Task statement ▸ The required answer is an exact copy of every entry underneath.

Given records ▸

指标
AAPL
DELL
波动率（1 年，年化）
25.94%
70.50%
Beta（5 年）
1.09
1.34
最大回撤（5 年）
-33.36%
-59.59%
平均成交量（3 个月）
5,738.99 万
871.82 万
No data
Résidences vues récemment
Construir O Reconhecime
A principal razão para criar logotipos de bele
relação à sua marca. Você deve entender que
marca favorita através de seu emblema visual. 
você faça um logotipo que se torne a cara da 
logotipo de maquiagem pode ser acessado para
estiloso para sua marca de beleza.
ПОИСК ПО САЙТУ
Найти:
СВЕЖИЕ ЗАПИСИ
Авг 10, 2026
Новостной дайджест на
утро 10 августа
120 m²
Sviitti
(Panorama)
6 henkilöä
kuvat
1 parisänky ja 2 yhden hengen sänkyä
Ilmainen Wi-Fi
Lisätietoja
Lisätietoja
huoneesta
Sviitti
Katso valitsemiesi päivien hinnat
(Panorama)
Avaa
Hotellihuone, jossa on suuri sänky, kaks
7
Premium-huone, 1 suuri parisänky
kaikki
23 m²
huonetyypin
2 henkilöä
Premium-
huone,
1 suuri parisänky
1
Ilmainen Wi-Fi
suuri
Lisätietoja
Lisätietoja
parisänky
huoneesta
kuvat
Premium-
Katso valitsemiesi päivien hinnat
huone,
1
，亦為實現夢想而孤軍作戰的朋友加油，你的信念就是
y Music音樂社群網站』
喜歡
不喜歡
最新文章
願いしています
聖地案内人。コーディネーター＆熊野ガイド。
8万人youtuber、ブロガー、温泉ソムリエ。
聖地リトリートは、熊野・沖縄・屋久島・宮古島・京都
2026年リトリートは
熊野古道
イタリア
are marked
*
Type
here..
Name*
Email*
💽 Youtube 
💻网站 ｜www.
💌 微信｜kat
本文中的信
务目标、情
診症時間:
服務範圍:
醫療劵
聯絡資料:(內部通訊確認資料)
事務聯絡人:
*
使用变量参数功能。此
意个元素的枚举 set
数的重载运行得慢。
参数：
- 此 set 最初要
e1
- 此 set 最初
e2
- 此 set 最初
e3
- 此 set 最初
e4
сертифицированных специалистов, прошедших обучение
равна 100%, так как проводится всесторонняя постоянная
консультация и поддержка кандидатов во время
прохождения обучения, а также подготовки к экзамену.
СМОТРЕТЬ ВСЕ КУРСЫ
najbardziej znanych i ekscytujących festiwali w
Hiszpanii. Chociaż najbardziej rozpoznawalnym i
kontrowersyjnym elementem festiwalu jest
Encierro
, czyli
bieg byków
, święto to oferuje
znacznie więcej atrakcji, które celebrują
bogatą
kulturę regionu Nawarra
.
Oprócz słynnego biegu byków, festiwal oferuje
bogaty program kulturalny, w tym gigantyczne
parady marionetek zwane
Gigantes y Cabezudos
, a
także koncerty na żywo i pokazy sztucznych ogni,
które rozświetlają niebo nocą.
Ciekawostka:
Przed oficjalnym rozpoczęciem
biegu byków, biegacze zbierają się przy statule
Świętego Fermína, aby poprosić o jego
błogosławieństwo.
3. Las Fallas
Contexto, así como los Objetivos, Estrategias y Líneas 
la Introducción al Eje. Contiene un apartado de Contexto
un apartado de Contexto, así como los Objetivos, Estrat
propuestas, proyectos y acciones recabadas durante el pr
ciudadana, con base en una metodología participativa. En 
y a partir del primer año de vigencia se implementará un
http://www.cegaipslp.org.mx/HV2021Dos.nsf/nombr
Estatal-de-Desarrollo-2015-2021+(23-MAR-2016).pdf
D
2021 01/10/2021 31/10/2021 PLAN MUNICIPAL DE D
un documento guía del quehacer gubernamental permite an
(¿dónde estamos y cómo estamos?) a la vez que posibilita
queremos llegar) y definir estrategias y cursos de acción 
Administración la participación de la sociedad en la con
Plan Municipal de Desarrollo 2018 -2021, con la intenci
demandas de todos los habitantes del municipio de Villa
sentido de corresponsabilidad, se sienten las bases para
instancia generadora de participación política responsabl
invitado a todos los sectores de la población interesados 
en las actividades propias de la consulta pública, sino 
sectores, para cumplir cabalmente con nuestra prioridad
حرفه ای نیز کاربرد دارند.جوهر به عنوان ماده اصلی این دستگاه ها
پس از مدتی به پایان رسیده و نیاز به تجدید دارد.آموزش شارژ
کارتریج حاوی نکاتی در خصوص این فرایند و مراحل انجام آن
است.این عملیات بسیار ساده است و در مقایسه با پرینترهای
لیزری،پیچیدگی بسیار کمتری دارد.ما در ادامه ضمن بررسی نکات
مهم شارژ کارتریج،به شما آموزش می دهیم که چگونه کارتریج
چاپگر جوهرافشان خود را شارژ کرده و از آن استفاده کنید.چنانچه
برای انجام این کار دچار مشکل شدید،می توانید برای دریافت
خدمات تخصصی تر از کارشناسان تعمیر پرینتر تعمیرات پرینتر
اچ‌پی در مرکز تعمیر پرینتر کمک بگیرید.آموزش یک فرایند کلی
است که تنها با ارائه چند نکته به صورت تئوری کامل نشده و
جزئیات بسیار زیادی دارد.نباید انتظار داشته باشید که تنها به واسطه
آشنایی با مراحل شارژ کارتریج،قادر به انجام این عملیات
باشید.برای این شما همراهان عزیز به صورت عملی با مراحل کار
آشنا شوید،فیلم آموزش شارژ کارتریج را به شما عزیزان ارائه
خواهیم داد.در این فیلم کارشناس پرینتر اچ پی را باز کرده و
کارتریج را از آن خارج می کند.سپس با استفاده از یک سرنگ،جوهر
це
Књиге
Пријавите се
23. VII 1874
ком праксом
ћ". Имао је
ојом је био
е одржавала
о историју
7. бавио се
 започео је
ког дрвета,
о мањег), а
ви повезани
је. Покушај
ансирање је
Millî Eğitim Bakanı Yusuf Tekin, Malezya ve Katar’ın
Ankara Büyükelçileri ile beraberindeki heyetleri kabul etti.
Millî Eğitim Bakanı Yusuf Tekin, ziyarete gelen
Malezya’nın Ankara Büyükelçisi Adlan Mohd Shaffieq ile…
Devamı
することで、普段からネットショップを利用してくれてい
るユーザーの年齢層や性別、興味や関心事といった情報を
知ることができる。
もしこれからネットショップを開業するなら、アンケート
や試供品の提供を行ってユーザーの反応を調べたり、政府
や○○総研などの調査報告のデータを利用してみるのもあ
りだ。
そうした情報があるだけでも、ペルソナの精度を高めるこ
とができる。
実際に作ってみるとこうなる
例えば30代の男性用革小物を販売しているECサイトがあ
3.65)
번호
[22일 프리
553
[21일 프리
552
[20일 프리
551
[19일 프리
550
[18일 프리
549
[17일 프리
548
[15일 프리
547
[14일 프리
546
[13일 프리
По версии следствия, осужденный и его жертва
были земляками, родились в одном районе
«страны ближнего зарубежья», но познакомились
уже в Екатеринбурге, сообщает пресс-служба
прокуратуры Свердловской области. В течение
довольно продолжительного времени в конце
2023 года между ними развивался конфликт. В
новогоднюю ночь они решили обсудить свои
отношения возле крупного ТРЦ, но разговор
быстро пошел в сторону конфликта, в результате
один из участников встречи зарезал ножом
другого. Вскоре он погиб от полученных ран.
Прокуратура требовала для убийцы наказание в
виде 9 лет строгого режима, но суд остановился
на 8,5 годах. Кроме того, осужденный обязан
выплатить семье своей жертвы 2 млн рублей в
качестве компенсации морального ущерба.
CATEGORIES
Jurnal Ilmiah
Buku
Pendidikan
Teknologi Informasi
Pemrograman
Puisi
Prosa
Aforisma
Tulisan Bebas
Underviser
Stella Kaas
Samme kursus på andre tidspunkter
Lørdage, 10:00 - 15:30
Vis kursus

Exercise answer ▸
指标
AAPL
DELL
波动率（1 年，年化）
25.94%
70.50%
Beta（5 年）
1.09
1.34
最大回撤（5 年）
-33.36%
-59.59%
平均成交量（3 个月）
5,738.99 万
871.82 万
No data
Résidences vues récemment
Construir O Reconhecime
A principal razão para criar logotipos de bele
relação à sua marca. Você deve entender que
marca favorita através de seu emblema visual. 
você faça um logotipo que se torne a cara da 
logotipo de maquiagem pode ser acessado para
estiloso para sua marca de beleza.
ПОИСК ПО САЙТУ
Найти:
СВЕЖИЕ ЗАПИСИ
Авг 10, 2026
Новостной дайджест на
утро 10 августа
120 m²
Sviitti
(Panorama)
6 henkilöä
kuvat
1 parisänky ja 2 yhden hengen sänkyä
Ilmainen Wi-Fi
Lisätietoja
Lisätietoja
huoneesta
Sviitti
Katso valitsemiesi päivien hinnat
(Panorama)
Avaa
Hotellihuone, jossa on suuri sänky, kaks
7
Premium-huone, 1 suuri parisänky
kaikki
23 m²
huonetyypin
2 henkilöä
Premium-
huone,
1 suuri parisänky
1
Ilmainen Wi-Fi
suuri
Lisätietoja
Lisätietoja
parisänky
huoneesta
kuvat
Premium-
Katso valitsemiesi päivien hinnat
huone,
1
，亦為實現夢想而孤軍作戰的朋友加油，你的信念就是
y Music音樂社群網站』
喜歡
不喜歡
最新文章
願いしています
聖地案内人。コーディネーター＆熊野ガイド。
8万人youtuber、ブロガー、温泉ソムリエ。
聖地リトリートは、熊野・沖縄・屋久島・宮古島・京都
2026年リトリートは
熊野古道
イタリア
are marked
*
Type
here..
Name*
Email*
💽 Youtube 
💻网站 ｜www.
💌 微信｜kat
本文中的信
务目标、情
診症時間:
服務範圍:
醫療劵
聯絡資料:(內部通訊確認資料)
事務聯絡人:
*
使用变量参数功能。此
意个元素的枚举 set
数的重载运行得慢。
参数：
- 此 set 最初要
e1
- 此 set 最初
e2
- 此 set 最初
e3
- 此 set 最初
e4
сертифицированных специалистов, прошедших обучение
равна 100%, так как проводится всесторонняя постоянная
консультация и поддержка кандидатов во время
прохождения обучения, а также подготовки к экзамену.
СМОТРЕТЬ ВСЕ КУРСЫ
najbardziej znanych i ekscytujących festiwali w
Hiszpanii. Chociaż najbardziej rozpoznawalnym i
kontrowersyjnym elementem festiwalu jest
Encierro
, czyli
bieg byków
, święto to oferuje
znacznie więcej atrakcji, które celebrują
bogatą
kulturę regionu Nawarra
.
Oprócz słynnego biegu byków, festiwal oferuje
bogaty program kulturalny, w tym gigantyczne
parady marionetek zwane
Gigantes y Cabezudos
, a
także koncerty na żywo i pokazy sztucznych ogni,
które rozświetlają niebo nocą.
Ciekawostka:
Przed oficjalnym rozpoczęciem
biegu byków, biegacze zbierają się przy statule
Świętego Fermína, aby poprosić o jego
błogosławieństwo.
3. Las Fallas
Contexto, así como los Objetivos, Estrategias y Líneas 
la Introducción al Eje. Contiene un apartado de Contexto
un apartado de Contexto, así como los Objetivos, Estrat
propuestas, proyectos y acciones recabadas durante el pr
ciudadana, con base en una metodología participativa. En 
y a partir del primer año de vigencia se implementará un
http://www.cegaipslp.org.mx/HV2021Dos.nsf/nombr
Estatal-de-Desarrollo-2015-2021+(23-MAR-2016).pdf
D
2021 01/10/2021 31/10/2021 PLAN MUNICIPAL DE D
un documento guía del quehacer gubernamental permite an
(¿dónde estamos y cómo estamos?) a la vez que posibilita
queremos llegar) y definir estrategias y cursos de acción 
Administración la participación de la sociedad en la con
Plan Municipal de Desarrollo 2018 -2021, con la intenci
demandas de todos los habitantes del municipio de Villa
sentido de corresponsabilidad, se sienten las bases para
instancia generadora de participación política responsabl
invitado a todos los sectores de la población interesados 
en las actividades propias de la consulta pública, sino 
sectores, para cumplir cabalmente con nuestra prioridad
حرفه ای نیز کاربرد دارند.جوهر به عنوان ماده اصلی این دستگاه ها
پس از مدتی به پایان رسیده و نیاز به تجدید دارد.آموزش شارژ
کارتریج حاوی نکاتی در خصوص این فرایند و مراحل انجام آن
است.این عملیات بسیار ساده است و در مقایسه با پرینترهای
لیزری،پیچیدگی بسیار کمتری دارد.ما در ادامه ضمن بررسی نکات
مهم شارژ کارتریج،به شما آموزش می دهیم که چگونه کارتریج
چاپگر جوهرافشان خود را شارژ کرده و از آن استفاده کنید.چنانچه
برای انجام این کار دچار مشکل شدید،می توانید برای دریافت
خدمات تخصصی تر از کارشناسان تعمیر پرینتر تعمیرات پرینتر
اچ‌پی در مرکز تعمیر پرینتر کمک بگیرید.آموزش یک فرایند کلی
است که تنها با ارائه چند نکته به صورت تئوری کامل نشده و
جزئیات بسیار زیادی دارد.نباید انتظار داشته باشید که تنها به واسطه
آشنایی با مراحل شارژ کارتریج،قادر به انجام این عملیات
باشید.برای این شما همراهان عزیز به صورت عملی با مراحل کار
آشنا شوید،فیلم آموزش شارژ کارتریج را به شما عزیزان ارائه
خواهیم داد.در این فیلم کارشناس پرینتر اچ پی را باز کرده و
کارتریج را از آن خارج می کند.سپس با استفاده از یک سرنگ،جوهر
це
Књиге
Пријавите се
23. VII 1874
ком праксом
ћ". Имао је
ојом је био
е одржавала
о историју
7. бавио се
 започео је
ког дрвета,
о мањег), а
ви повезани
је. Покушај
ансирање је
Millî Eğitim Bakanı Yusuf Tekin, Malezya ve Katar’ın
Ankara Büyükelçileri ile beraberindeki heyetleri kabul etti.
Millî Eğitim Bakanı Yusuf Tekin, ziyarete gelen
Malezya’nın Ankara Büyükelçisi Adlan Mohd Shaffieq ile…
Devamı
することで、普段からネットショップを利用してくれてい
るユーザーの年齢層や性別、興味や関心事といった情報を
知ることができる。
もしこれからネットショップを開業するなら、アンケート
や試供品の提供を行ってユーザーの反応を調べたり、政府
や○○総研などの調査報告のデータを利用してみるのもあ
りだ。
そうした情報があるだけでも、ペルソナの精度を高めるこ
とができる。
実際に作ってみるとこうなる
例えば30代の男性用革小物を販売しているECサイトがあ
3.65)
번호
[22일 프리
553
[21일 프리
552
[20일 프리
551
[19일 프리
550
[18일 프리
549
[17일 프리
548
[15일 프리
547
[14일 프리
546
[13일 프리
По версии следствия, осужденный и его жертва
были земляками, родились в одном районе
«страны ближнего зарубежья», но познакомились
уже в Екатеринбурге, сообщает пресс-служба
прокуратуры Свердловской области. В течение
довольно продолжительного времени в конце
2023 года между ними развивался конфликт. В
новогоднюю ночь они решили обсудить свои
отношения возле крупного ТРЦ, но разговор
быстро пошел в сторону конфликта, в результате
один из участников встречи зарезал ножом
другого. Вскоре он погиб от полученных ран.
Прокуратура требовала для убийцы наказание в
виде 9 лет строгого режима, но суд остановился
на 8,5 годах. Кроме того, осужденный обязан
выплатить семье своей жертвы 2 млн рублей в
качестве компенсации морального ущерба.
CATEGORIES
Jurnal Ilmiah
Buku
Pendidikan
Teknologi Informasi
Pemrograman
Puisi
Prosa
Aforisma
Tulisan Bebas
Underviser
Stella Kaas
Samme kursus på andre tidspunkter
Lørdage, 10:00 - 15:30
Vis kursus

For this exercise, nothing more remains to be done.